Investigating the Experience of Autistic Individuals in Software Engineering
Madalena Sasportes, Grischa Liebel, Miguel Goulão
TL;DR
This paper investigates the strengths and challenges of autistic software engineers in SE activities using a mixed-methods STGT approach (16 interviews and a 49-participant survey). It compares findings with the theory on neurodivergent cognitive dysfunction in SE proposed by Gama et al., and extends it by highlighting strengths (e.g., problem-solving, efficiency, flow) and showing that challenges can extend into code and abstractions, with team composition as a potential moderator. Key contributions include eight SE-relevant categories, partial support for existing theory, and proposed avenues for enabling inclusive practice, such as tool support for code reviews and adapted agile processes. The work emphasizes the practical value of neurodiverse strengths in SE and calls for larger-scale quantitative validation and targeted tool and process improvements to foster inclusivity.
Abstract
Context: Autism spectrum disorder (ASD) leads to various issues in the everyday life of autistic individuals, often resulting in unemployment and mental health problems. To improve the inclusion of autistic adults, existing studies have highlighted the strengths these individuals possess in comparison to non-autistic individuals, e.g., high attention to detail or excellent logical reasoning skills. If fostered, these strengths could be valuable in software engineering activities, such for identifying specific kinds of bugs in code. However, existing work in SE has primarily studied the challenges of autistic individuals and possible accommodations, with little attention their strengths.
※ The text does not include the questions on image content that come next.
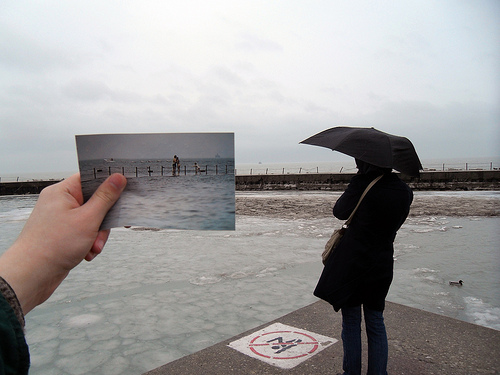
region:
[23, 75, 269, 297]
matching a photo to the scene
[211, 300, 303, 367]
a no swimming sign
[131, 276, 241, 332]
the water is icy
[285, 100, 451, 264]
the umbrella is black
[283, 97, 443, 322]
the purse is tan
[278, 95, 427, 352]
the coat is black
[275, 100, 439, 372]
the jeans are blue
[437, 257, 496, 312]
a duck in the water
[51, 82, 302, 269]
there is a person in the photo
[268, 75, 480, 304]
the sky is overcast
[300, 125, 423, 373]
A person with an umbrella on the head.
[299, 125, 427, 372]
A person with an opened umbrella.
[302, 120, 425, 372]
A lady in blue jeans.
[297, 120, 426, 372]
A lady in a black trench coat.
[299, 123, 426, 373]
A woman covered with a black umbrella.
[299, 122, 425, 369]
A woman standing.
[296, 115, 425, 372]
A lady carrying a sling bag.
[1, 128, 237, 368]
A person holding a photograph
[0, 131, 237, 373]
A person holding a photo with the right hand.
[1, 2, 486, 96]
A cloudy sky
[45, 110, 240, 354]
hand is holding a picture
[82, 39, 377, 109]
the sky is overcast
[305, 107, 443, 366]
a lady carrying an umbrella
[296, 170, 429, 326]
woman is wearing a shirt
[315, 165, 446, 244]
the shirt has long sleeves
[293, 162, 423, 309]
the bag is brown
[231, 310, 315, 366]
a sign on the ground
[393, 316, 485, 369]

Objective: Our goal is to analyse the experiences of autistic individuals in software engineering activities, such as code reviews, with a particular emphasis on strengths. Methods: This study combines Social-Technical Grounded Theory through semi-structured interviews with 16 autistic software engineers and a survey with 49 respondents, including 5 autistic participants. We compare the emerging themes with the theory by Gama et al. on the Effect of Neurodivergent Cognitive Dysfunctions in Software Engineering Performance. Results: Our results suggest that autistic software engineers are often skilled in logical thinking, attention to detail, and hyperfocus in programming; and they enjoy learning new programming languages and programming-related technologies. Confirming previous work, they tend to prefer written communication and remote work. Finally, we report a high comfort level in interacting with AI-based systems. Conclusions: Our findings extend existing work by providing further evidence on the strengths of autistic software engineers.